*INFORMATION SUPPLIED*
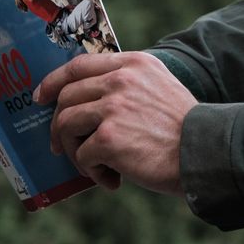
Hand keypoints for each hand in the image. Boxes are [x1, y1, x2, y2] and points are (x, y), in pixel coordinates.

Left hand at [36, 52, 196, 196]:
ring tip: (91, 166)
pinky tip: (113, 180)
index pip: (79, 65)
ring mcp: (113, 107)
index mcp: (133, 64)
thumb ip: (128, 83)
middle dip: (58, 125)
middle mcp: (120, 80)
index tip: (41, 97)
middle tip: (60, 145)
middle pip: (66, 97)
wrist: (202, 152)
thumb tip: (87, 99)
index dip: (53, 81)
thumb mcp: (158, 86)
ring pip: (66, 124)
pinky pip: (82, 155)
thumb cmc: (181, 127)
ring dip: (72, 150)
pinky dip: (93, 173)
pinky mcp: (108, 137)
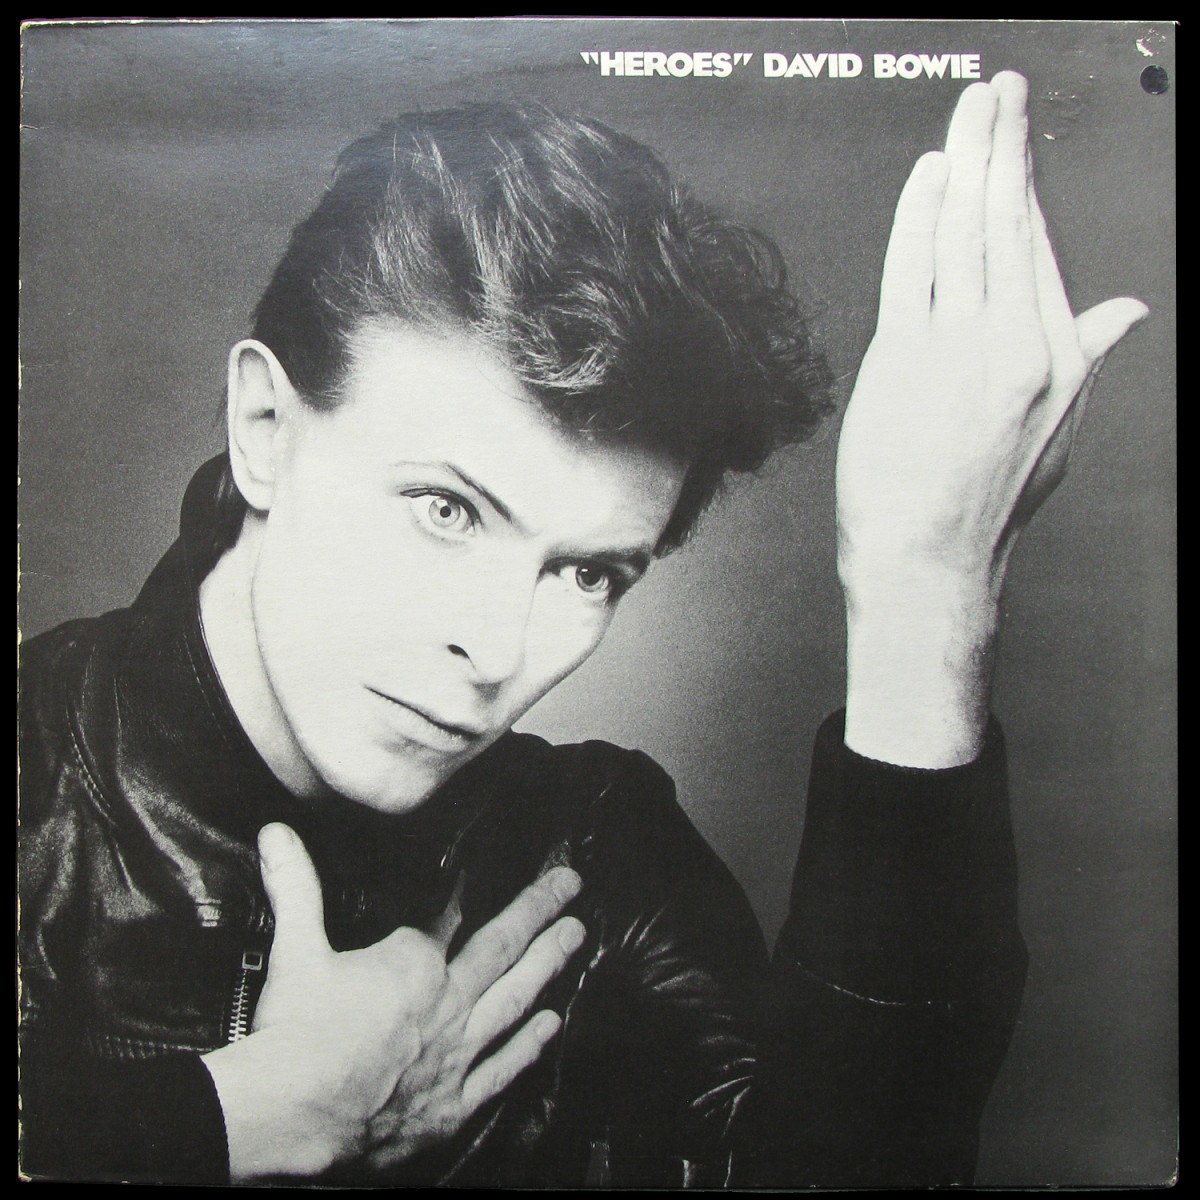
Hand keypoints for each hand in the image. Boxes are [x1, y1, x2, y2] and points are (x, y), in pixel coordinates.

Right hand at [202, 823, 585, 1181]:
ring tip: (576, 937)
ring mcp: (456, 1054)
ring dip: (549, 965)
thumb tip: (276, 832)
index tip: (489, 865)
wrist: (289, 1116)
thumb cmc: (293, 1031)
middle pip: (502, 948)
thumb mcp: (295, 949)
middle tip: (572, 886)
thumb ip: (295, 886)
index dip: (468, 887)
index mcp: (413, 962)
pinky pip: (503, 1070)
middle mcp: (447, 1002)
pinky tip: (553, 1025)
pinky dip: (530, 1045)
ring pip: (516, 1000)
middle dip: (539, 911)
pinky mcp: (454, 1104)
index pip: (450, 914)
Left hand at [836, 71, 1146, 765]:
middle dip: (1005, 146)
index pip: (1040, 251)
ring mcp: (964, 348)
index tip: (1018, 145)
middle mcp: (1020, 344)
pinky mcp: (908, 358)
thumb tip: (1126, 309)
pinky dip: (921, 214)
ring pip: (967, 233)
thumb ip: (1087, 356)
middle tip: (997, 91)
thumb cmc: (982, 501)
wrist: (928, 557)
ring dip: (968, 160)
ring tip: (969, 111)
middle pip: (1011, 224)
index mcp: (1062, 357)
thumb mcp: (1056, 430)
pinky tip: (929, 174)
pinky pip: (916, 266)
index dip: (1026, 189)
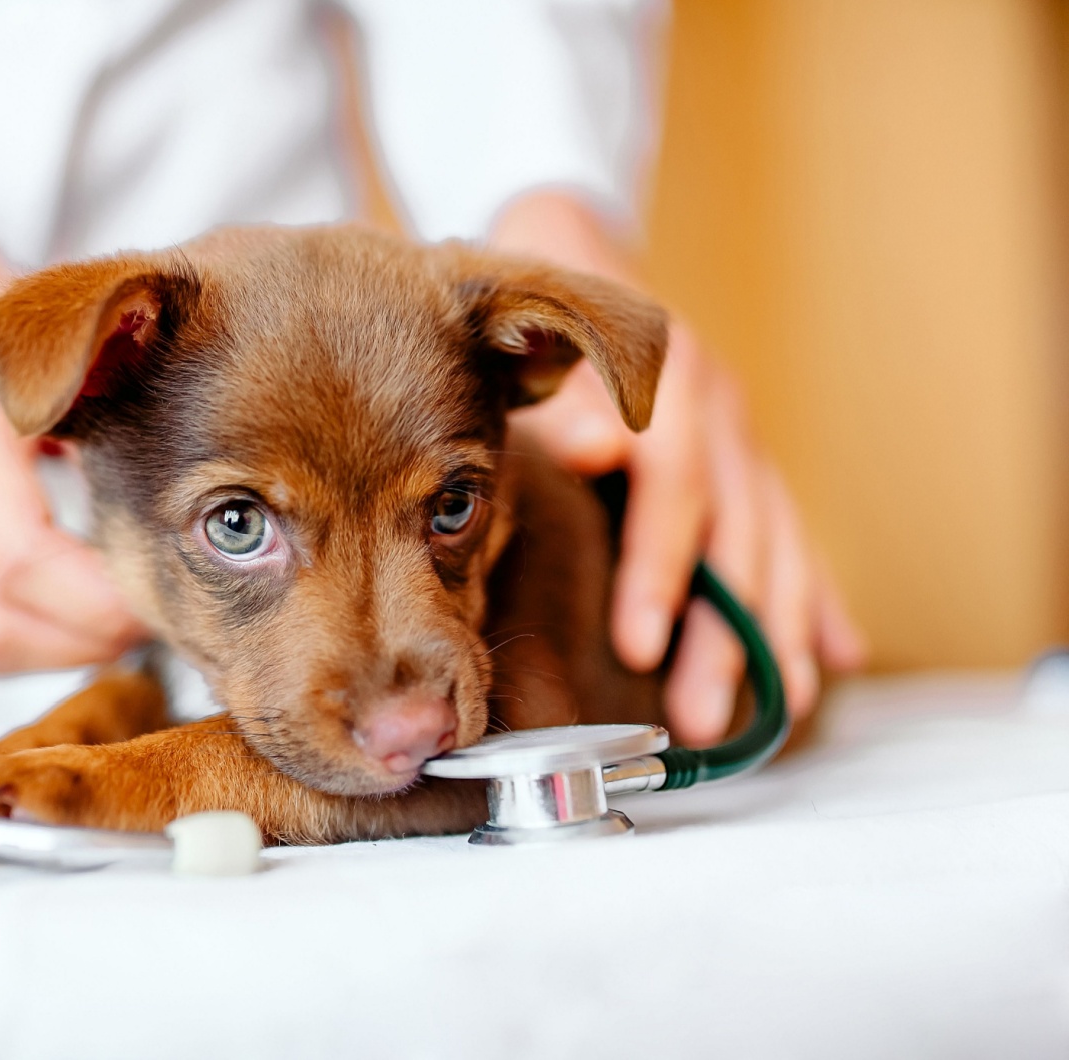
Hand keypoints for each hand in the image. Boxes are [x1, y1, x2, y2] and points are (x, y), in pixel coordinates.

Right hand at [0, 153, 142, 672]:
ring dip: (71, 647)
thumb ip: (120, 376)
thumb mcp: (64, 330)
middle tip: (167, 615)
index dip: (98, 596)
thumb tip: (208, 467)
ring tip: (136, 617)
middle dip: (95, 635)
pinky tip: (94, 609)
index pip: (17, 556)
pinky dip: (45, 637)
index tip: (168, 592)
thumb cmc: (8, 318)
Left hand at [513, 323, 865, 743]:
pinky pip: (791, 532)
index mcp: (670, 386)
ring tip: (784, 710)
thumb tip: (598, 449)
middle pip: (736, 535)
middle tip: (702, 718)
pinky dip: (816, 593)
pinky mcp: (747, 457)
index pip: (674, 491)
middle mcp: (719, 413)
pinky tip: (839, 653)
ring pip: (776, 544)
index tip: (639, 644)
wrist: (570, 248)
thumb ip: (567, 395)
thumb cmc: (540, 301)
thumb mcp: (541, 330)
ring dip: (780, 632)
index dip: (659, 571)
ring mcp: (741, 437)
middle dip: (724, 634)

*WHAT IS REQUIRED*
Copy, word for word, the entries above from the first line to the line that holds "thumb ip: (128, 83)". Drop the pictures.

*EXERCISE RESPONSE*
Hand keypoints for each hand in the image. Boxes are [x1, y1, x2, y2] and points are (x, y), in pixel coordinates.

Left hand at [36, 52, 196, 196]:
ring tip: (91, 166)
pinky tip: (113, 180)
index pip: (79, 65)
ring mcp: (113, 107)
index mcp: (133, 64)
thumb ip: (128, 83)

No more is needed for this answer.